If you’re interested in trying a more inclusive class, Jackson recommends doing some research. “Don’t be afraid to pick up the phone and give [the studio] a call,” she says. “If they say their space is inclusive, ask them how, specifically, they make inclusivity a priority.” To get you started, here are six inclusive yoga classes currently on offer in the GTA.
1. Rainbow Flow
Where: Yogaspace, 148 Ossington Ave
When: Saturday, 7:30 p.m.
What to expect: A class for LGBTQ+ folks featuring a gentle sequence of stretches, strengthening exercises and relaxation guided by a queer-identified instructor. The description boasts a body-positive environment. According to Yogaspace’s website, Rainbow Flow attempts to acknowledge barriers that often prevent marginalized people from participating fully in mainstream classes.

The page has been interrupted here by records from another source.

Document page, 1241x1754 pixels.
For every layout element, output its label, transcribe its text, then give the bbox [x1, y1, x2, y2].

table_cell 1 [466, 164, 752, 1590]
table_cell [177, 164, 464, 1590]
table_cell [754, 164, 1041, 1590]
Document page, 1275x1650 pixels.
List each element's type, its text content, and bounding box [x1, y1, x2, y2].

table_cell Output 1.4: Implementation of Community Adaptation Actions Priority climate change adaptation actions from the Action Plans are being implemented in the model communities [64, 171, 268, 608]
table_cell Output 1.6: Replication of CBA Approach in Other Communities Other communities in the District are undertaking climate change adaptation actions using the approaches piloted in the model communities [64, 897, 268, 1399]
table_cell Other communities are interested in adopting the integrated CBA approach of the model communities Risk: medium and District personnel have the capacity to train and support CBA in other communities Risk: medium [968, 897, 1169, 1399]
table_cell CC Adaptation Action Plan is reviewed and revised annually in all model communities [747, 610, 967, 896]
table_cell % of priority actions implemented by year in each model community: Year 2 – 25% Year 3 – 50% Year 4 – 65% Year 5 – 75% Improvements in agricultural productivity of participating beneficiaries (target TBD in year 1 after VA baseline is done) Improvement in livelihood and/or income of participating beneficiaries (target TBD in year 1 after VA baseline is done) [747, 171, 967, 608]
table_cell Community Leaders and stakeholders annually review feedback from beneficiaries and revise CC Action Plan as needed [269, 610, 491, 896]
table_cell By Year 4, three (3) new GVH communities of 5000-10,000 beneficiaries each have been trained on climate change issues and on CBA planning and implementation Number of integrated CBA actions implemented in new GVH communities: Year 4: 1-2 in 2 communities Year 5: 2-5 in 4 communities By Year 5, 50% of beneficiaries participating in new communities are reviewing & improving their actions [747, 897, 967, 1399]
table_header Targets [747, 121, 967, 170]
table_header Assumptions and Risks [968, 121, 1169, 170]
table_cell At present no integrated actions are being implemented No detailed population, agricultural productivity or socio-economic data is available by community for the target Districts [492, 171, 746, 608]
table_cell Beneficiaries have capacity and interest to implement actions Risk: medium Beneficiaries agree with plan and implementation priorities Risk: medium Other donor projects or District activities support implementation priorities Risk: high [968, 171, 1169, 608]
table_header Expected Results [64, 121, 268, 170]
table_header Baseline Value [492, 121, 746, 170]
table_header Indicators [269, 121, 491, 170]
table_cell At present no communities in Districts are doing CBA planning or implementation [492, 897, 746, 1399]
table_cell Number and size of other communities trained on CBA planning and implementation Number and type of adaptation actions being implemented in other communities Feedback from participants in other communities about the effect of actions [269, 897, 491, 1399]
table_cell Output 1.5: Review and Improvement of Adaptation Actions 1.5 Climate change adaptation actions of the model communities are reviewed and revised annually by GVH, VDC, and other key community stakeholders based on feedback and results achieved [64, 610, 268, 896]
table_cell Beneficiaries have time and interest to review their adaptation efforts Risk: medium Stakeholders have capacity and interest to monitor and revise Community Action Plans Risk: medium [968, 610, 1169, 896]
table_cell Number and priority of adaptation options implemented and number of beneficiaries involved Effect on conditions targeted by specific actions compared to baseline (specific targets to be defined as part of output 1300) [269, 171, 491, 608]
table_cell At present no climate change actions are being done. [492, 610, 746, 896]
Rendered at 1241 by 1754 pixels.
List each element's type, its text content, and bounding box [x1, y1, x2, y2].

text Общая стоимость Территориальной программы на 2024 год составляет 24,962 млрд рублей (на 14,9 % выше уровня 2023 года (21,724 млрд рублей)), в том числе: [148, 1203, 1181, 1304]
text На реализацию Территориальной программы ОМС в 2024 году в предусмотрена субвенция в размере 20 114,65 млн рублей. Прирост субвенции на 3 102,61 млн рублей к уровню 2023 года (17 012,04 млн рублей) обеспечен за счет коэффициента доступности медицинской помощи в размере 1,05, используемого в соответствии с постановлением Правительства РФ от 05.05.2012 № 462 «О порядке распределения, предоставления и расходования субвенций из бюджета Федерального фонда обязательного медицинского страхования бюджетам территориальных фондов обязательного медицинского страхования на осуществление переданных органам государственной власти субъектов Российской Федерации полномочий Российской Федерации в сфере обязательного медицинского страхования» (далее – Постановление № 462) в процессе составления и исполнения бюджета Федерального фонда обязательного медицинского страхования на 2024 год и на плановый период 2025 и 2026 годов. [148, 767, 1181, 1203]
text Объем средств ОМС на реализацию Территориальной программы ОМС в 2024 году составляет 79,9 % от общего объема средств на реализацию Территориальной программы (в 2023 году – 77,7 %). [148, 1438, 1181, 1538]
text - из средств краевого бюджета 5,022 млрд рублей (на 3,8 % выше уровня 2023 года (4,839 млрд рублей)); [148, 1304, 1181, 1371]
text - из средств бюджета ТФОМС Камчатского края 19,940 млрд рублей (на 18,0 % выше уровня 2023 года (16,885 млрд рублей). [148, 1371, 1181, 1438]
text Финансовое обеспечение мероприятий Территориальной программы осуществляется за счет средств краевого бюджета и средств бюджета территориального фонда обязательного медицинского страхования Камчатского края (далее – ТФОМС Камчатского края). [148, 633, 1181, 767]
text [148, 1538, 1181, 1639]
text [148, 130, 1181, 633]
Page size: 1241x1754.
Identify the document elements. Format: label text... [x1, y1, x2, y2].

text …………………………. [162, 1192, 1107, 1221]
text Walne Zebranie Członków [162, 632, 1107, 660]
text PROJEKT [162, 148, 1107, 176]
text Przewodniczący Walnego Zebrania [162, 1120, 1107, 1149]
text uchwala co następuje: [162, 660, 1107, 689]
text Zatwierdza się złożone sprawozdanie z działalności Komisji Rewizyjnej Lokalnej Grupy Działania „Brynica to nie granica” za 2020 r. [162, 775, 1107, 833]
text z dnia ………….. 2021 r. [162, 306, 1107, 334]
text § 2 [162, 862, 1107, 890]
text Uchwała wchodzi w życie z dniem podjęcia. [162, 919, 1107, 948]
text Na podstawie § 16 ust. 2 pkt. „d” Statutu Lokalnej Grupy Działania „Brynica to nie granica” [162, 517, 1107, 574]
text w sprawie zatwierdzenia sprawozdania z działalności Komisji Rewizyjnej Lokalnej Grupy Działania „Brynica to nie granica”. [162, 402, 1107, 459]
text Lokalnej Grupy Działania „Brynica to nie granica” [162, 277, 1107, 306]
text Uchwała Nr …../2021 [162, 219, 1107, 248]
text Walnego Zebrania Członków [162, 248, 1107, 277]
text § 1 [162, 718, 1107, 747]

2. Inclusive Yoga Community Toronto
Where: Trinity-St. Paul’s United Church, 427 Bloor Street West
When: Saturday, 3:30 p.m. (on hiatus until fall 2018)
What to expect: Shana Sandler leads an integrated community class that welcomes people of all abilities to practice together. Everyone who attends the class uses a chair, and there are optional standing poses throughout.
3. CMHA Yoga
Where: Yoga Source Therapy Studio, 16925 Yonge Street, Newmarket
When: Wednesday, 1:45 p.m.
What to expect: This class offers a safe space for those with mental illness to gain the benefits of a yoga practice. Participation requires preregistration with the Canadian Mental Health Association (contact the studio for more information).
4. Special Needs Program
Where: Yoga Centre Toronto, 2428 Yonge Street
When: Thursdays, 11:00 a.m. (10-week program offered September through
What to expect: This class is for students with musculoskeletal problems of the joints and spine. With the use of props and guided poses, students can work with instructors to overcome their pain and develop strength and stability. Yoga Centre Toronto also offers multiple sclerosis, back-care and cardiac yoga programs.
5. Adapted Yoga
Where: Spiral Movement Centre, 20 Leslie Street
When: Various times, check website for details and registration.
What to expect: This is a class for teens and young adults with special needs. The goal of the class is to help students learn how to feel secure, relaxed and comfortable within their bodies.
6. Senior Yoga Class
Where: Ray Yoga Studio, 2550 Argentia Road, Mississauga
When: Saturday, 9 a.m.
What to expect: This gentle yoga class for seniors helps keep muscles supple and improve balance and through poses that take place both on the floor and in chairs.